The Mayor’s Office first announced the proposal in February and its projections have varied markedly over the project’s two months because of uncertainties surrounding interest rates and tobacco companies’ legal challenges to the settlement.

For example, the Mayor’s Office released figures Monday showing that the borrowing plan could save the city as much as $7 million over the course of two decades. When the council was originally set to hear the item a month ago, the savings was projected to be $11 million; last week it was projected to be only $3 million because of increased interest rates.

If the city’s share of the tobacco funds – which has fluctuated in recent years – comes in at $10.1 or higher for the next two decades, it hopes to pay off the bond sooner the projected. If it comes in lower than $10.1, it will take the city longer to pay off the loan and its savings will shrink accordingly.

If interest rates rise to 7.9 percent – the rate at which there won’t be projected savings – by the time the bonds are let, the item will have to return to the council for reconsideration. Last week, the mayor thought he could get 7.17 percent interest rates, an increase from 6.87 in March. On Monday, he estimated a 7.11 percent interest rate.

Chief Financial Officer Jay Goldstone said the rate will fluctuate again by June, when the bonds are to be sold. He said the city likely wouldn’t choose this borrowing method if it had other alternatives, but insisted that the borrowing deal complied with the labor unions’ contracts.

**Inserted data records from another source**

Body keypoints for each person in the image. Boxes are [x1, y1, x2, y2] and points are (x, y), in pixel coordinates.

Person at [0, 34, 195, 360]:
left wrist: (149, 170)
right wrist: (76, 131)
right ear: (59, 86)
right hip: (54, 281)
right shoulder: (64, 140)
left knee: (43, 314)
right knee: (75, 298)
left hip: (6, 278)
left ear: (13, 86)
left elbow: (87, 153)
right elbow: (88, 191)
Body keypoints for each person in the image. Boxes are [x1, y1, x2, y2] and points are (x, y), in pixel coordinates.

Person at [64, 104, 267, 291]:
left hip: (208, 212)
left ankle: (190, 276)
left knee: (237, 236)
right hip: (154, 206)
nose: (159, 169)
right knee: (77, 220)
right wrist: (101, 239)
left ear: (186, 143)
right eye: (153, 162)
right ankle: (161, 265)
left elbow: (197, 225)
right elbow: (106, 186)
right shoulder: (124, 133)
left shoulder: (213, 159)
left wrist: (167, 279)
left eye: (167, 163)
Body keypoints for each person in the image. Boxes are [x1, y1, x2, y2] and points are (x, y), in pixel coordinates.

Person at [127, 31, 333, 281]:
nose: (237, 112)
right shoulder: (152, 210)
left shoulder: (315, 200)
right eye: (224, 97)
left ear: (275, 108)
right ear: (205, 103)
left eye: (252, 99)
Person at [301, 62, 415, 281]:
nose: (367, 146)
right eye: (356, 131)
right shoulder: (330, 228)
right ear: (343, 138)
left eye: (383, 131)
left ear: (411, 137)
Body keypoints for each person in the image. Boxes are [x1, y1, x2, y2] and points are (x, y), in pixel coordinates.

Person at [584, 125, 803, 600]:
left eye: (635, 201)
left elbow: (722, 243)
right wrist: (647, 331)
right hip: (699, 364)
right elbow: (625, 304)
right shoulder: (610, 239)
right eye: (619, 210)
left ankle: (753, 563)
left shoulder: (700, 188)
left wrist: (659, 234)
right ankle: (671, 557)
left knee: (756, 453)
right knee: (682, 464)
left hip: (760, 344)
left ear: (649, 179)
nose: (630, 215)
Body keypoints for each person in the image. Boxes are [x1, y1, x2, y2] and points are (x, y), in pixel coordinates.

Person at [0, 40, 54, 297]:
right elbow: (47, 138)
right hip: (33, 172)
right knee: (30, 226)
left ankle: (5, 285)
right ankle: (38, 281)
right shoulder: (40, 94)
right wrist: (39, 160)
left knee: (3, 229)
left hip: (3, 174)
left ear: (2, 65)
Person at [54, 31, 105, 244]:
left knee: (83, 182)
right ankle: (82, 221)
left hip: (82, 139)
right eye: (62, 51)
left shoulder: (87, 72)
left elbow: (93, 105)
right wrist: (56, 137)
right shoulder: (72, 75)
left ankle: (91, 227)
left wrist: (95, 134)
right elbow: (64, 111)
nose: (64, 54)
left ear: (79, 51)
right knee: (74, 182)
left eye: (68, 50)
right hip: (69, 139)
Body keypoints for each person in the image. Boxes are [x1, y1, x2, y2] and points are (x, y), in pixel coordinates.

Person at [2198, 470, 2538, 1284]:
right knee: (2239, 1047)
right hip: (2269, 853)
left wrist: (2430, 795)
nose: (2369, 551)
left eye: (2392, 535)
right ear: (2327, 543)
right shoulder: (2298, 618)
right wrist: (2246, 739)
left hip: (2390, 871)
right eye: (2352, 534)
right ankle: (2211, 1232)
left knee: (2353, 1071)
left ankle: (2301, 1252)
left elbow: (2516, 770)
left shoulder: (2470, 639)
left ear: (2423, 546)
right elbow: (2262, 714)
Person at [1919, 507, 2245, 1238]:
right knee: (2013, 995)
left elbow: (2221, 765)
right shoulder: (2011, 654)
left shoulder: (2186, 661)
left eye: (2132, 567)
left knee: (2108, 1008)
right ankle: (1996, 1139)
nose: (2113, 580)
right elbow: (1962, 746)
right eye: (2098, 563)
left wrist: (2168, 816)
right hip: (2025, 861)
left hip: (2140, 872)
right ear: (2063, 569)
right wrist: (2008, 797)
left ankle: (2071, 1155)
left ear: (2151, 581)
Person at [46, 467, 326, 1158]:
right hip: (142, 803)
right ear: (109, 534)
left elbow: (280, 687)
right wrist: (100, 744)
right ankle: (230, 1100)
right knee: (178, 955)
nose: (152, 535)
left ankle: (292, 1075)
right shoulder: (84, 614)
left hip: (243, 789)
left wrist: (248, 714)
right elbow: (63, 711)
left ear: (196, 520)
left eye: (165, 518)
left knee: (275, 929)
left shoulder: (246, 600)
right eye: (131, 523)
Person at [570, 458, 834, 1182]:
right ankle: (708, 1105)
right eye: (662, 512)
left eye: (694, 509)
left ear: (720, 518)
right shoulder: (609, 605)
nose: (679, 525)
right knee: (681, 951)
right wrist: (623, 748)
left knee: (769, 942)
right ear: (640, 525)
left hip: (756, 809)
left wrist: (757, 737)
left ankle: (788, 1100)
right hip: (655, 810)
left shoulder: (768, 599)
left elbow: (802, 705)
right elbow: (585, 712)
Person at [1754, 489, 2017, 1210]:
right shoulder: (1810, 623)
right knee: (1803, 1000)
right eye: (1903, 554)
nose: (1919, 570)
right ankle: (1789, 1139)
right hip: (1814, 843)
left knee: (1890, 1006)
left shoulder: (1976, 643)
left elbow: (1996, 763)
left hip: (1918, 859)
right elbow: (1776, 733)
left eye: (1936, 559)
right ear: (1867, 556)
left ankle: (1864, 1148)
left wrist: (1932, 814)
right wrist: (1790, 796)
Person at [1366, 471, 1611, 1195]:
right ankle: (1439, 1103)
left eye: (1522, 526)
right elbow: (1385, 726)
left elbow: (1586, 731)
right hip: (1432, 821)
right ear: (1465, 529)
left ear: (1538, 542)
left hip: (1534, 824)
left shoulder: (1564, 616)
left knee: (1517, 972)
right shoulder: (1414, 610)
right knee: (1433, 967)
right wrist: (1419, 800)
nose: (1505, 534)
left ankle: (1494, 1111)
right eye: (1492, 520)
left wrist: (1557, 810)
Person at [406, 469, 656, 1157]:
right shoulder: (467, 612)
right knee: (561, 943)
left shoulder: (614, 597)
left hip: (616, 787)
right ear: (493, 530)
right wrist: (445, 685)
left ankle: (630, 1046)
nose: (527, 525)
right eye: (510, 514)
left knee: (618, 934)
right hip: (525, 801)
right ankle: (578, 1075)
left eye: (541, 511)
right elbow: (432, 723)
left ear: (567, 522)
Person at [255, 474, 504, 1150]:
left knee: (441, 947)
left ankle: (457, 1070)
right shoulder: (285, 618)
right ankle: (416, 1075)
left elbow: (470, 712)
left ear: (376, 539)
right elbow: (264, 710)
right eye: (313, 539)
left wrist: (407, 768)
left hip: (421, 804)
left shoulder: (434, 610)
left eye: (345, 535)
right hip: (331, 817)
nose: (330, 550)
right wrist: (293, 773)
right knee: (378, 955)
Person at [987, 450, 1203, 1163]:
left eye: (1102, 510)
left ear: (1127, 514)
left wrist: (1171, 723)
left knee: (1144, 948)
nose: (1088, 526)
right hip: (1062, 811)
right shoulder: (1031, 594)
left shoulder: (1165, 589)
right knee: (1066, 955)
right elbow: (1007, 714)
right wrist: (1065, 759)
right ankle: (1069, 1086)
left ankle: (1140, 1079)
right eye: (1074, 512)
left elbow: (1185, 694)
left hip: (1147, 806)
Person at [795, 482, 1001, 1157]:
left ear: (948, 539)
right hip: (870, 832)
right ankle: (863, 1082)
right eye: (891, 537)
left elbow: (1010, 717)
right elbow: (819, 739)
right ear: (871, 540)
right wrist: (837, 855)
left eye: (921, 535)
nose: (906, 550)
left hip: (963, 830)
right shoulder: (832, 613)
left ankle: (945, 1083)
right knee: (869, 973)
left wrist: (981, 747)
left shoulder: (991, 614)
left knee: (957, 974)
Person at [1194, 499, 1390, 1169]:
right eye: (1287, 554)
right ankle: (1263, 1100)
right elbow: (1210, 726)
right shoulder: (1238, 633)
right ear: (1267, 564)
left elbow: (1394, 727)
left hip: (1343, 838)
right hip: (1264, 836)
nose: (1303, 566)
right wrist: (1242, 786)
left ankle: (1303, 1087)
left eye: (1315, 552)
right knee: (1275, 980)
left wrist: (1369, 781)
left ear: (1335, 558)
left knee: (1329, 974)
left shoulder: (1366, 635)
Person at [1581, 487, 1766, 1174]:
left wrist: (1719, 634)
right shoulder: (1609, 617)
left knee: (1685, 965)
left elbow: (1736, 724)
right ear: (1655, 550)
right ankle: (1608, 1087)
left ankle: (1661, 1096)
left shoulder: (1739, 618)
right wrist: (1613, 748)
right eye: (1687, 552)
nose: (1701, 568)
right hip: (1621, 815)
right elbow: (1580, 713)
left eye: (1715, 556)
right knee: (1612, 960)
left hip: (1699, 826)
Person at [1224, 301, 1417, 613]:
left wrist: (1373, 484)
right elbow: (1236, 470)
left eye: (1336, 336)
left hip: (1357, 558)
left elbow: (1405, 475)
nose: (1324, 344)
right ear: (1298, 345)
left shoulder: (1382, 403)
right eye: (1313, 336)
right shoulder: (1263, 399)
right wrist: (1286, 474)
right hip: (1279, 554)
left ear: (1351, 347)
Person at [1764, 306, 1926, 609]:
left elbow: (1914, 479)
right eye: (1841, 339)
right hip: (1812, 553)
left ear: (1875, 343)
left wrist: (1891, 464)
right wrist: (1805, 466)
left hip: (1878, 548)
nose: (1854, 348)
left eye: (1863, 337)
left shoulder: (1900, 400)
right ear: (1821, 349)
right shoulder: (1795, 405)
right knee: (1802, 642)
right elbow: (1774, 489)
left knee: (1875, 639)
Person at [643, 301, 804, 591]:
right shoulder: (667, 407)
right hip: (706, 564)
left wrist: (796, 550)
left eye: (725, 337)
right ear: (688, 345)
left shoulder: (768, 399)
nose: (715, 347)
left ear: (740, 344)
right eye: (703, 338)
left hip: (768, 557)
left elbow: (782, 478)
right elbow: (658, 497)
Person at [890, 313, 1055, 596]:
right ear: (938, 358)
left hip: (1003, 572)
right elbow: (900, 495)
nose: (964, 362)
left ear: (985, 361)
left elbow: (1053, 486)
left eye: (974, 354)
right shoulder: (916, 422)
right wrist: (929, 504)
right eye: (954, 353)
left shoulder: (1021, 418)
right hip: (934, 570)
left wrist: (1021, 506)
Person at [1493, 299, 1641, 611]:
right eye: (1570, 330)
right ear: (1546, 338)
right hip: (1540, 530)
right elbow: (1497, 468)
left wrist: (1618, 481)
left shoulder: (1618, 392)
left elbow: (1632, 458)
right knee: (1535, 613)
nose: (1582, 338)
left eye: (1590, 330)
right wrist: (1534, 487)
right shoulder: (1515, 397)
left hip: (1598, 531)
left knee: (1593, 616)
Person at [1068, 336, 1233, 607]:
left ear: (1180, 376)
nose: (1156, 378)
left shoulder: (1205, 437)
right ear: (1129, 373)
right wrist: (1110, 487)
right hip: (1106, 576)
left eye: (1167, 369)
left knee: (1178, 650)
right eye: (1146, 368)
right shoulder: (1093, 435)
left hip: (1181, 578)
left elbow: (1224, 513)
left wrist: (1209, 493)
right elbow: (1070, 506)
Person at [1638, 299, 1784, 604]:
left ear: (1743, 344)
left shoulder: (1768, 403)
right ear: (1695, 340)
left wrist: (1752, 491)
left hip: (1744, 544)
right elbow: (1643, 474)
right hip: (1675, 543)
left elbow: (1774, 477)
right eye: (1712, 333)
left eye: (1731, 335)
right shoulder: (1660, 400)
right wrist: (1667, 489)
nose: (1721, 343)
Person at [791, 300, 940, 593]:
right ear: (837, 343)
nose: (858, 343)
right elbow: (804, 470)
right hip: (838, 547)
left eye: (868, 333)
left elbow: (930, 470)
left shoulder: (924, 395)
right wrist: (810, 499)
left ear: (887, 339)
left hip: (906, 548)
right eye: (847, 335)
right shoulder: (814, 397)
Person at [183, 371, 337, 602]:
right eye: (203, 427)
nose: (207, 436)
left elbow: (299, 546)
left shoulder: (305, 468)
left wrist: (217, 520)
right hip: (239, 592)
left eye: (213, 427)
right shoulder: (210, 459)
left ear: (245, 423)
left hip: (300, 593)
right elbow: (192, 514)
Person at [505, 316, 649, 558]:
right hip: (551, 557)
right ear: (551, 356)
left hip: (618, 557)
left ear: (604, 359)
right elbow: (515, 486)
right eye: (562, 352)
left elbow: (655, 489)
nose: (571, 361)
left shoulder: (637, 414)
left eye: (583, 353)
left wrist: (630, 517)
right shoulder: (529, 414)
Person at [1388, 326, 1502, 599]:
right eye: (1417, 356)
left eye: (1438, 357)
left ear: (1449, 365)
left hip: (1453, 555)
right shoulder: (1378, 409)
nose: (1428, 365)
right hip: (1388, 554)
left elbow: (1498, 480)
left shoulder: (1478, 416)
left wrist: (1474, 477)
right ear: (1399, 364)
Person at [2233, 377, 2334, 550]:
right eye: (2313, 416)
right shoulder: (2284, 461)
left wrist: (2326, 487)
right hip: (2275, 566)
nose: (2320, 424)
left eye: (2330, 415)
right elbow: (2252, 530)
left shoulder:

“We are where we are,” Goldstone said.

Councilwoman Donna Frye voted against the proposal, saying that it was risky, offered no guaranteed savings and possibly didn’t comply with labor contracts.

“Basically the action we are taking could eventually save the city nothing,” she said.

Councilman Tony Young said Monday’s action was a start.

“I think this is a step in the right direction. However, it is pretty clear to me that this is a small step toward a very long trek that we have to take,” he said. “And I think it’s important to point out that just refinancing our debt is not going to get us there. We have to look at other options.”